TUBERKULOSE: Als am 24. März 1882 der Mediziner Robert Koch erstmals das Tuberkulosebakterium Mycobacterium tuberculosis beschreibt, sterben in Europa jährlich noch Zehntausende an der auch als Schwindsucht bekannten Krankheit. Obwohl sie heilbar ist, ist sie auch heute noch eine der gefährlichsten Infektionserkrankungen – vor allem in Ländern mit einer schlechten medizinischen Versorgung sowie in Kriegs- und Krisenregionen. 2013 registriert die WHO weltweit rund neun Millionen Neuinfektionen und 1,5 Millionen Todesfälle. Erkrankte leiden unter Kraftlosigkeit, Gewichtsabnahme und andauerndem Husten. In der Regel kann TB mit Antibiotika behandelt werden.
CHOLERA: Im 19. Jahrhundert breitet sich die Infektionserkrankung vom Ganges-Delta in Indien über die ganze Welt aus. Sechs Pandemien in Folge töten Millionen; die siebte bricht 1961 aus. Auch heute sterben laut WHO jedes Jahr bis zu 120 000 Menschen an der Krankheit, die Erbrechen und lebensgefährlichen Durchfall verursacht. Das Bakterium Vibrio cholerae löst die Infektion aus, verschmutztes Trinkwasser und verunreinigte Lebensmittel befeuern die Übertragung. Im Extremfall kann sie innerhalb weniger Stunden zum Tod führen. Etwa 80 Prozent der Infektionen verlaufen jedoch milde.

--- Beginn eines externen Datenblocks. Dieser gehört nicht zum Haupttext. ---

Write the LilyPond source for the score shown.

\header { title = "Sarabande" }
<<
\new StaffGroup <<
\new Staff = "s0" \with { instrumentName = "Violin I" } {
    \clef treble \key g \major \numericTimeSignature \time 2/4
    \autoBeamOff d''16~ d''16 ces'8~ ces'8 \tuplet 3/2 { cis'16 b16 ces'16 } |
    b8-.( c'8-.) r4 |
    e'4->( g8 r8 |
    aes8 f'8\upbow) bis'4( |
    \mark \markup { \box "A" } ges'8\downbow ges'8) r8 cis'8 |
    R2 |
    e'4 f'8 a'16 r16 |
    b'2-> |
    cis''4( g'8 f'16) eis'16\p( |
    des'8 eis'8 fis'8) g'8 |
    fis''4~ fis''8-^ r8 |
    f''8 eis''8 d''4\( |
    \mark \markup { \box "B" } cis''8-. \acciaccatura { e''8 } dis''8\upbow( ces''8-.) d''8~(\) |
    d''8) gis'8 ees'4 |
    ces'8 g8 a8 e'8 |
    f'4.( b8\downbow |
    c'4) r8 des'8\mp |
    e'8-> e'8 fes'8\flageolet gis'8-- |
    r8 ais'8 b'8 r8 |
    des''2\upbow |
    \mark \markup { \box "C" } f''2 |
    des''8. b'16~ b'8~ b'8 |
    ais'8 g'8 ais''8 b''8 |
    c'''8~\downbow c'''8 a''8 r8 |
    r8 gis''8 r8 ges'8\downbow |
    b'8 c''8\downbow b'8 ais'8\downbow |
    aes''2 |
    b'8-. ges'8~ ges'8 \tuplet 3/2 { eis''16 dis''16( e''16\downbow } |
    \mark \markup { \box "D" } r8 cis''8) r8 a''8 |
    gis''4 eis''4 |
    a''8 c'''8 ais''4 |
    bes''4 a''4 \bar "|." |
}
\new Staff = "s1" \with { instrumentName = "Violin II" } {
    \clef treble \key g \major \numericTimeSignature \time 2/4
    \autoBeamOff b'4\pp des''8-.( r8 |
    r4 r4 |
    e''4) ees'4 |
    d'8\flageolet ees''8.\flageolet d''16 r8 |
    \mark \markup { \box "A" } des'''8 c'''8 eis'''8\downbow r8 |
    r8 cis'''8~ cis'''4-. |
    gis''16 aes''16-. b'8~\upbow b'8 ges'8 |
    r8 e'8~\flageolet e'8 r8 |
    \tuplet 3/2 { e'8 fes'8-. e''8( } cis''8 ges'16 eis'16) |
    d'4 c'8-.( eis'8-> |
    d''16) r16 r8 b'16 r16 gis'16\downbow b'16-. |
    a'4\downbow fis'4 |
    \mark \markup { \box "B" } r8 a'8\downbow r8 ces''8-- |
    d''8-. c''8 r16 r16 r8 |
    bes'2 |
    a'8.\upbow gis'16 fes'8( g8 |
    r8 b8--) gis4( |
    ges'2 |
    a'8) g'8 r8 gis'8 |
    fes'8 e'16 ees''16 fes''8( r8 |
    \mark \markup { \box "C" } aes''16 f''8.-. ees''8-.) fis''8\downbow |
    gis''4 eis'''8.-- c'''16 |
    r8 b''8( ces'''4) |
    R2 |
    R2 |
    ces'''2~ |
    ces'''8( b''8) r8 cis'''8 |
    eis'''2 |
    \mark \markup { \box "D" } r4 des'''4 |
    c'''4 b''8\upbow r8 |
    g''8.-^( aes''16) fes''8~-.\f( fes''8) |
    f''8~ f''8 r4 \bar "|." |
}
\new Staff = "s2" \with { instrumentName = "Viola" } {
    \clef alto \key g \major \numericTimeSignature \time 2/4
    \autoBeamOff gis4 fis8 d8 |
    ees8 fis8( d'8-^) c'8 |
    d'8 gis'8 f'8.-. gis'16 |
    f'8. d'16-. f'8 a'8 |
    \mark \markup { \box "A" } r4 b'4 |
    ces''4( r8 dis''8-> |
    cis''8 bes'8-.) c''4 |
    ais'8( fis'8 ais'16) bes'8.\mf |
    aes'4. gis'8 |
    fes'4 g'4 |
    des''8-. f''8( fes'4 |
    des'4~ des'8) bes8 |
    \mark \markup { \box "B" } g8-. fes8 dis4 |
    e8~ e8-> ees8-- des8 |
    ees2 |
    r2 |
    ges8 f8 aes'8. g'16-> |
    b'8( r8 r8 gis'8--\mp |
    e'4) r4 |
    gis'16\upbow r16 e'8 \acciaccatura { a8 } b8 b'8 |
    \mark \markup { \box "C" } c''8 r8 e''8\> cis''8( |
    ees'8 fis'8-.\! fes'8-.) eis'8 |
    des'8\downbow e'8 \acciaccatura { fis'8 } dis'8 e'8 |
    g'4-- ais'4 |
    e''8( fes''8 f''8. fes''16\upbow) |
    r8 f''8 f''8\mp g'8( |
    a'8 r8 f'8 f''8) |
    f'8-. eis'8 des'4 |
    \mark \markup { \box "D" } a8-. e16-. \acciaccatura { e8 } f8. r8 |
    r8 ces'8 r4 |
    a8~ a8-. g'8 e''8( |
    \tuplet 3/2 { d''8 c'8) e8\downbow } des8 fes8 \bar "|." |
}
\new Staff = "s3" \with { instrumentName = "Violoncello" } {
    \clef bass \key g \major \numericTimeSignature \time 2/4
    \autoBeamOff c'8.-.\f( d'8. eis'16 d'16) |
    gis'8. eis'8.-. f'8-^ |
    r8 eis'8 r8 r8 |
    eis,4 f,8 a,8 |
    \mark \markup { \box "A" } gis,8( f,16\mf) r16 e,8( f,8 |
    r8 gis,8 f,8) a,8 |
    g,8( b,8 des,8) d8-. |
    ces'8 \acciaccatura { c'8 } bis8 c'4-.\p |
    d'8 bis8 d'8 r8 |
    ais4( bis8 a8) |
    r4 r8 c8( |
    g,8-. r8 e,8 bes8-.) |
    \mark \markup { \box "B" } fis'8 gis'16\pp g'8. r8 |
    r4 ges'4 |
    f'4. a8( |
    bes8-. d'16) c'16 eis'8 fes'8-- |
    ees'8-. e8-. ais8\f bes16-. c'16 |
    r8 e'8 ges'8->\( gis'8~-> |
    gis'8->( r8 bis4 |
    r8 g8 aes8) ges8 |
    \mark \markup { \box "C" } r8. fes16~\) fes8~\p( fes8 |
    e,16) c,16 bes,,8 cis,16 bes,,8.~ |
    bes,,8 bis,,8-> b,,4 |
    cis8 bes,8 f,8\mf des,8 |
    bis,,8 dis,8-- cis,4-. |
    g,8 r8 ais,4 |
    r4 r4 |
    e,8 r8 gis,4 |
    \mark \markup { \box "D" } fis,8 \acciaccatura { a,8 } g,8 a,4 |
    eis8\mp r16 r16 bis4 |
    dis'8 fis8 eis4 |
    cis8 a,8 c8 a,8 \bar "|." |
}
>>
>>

PEST: Die Infektionserkrankung wird erstmals im 6. Jahrhundert im Mittelmeerraum nachgewiesen. Der Erreger Yersinia pestis tötet in den folgenden 200 Jahren mehr als 100 Millionen Menschen. Die Krankheit tritt in verschiedenen Formen auf: Die Beulenpest wird durch einen Floh, die Lungenpest wird mit der Atemluft von Mensch zu Mensch übertragen. Folge der Infektion ist die Pestsepsis mit Verwirrtheit, Fieber, Lethargie, Nierenversagen, Milz- und Lebervergrößerungen. Zwischen 1347 und 1352 sterben an der als «Schwarzer Tod» bekannten Pandemie in Europa zig Millionen Menschen. 1894 wird das Bakterium entdeckt. Heutzutage sind bei früher Diagnose die Heilungschancen durch Antibiotika hoch. Die WHO zählt jährlich bis zu 2000 Pestfälle.
POCKEN: An der seit vielen Jahrhunderten bekannten Krankheit sterben im 18. Jahrhundert allein in Europa 60 Millionen Menschen. Siedler bringen die durch Pockenviren verursachte Erkrankung, bei der sich unter anderem Bläschen auf der Haut bilden, nach Amerika. Dort kostet sie Millionen der bis dahin von der Krankheit verschonten Ureinwohner das Leben. Um 1800 erforscht der englische Arzt Edward Jenner einen Impfstoff. Im 20. Jahrhundert wird die auch als Blattern bekannte Infektionskrankheit als erste durch ein weltweites Impfprogramm ausgerottet. 1980 erklärte die WHO die Welt offiziell als pockenfrei. Alle heute bekannten Pockenbestände existieren nur in Labors und – so die Befürchtung – unter Umständen in den Händen von Terroristen.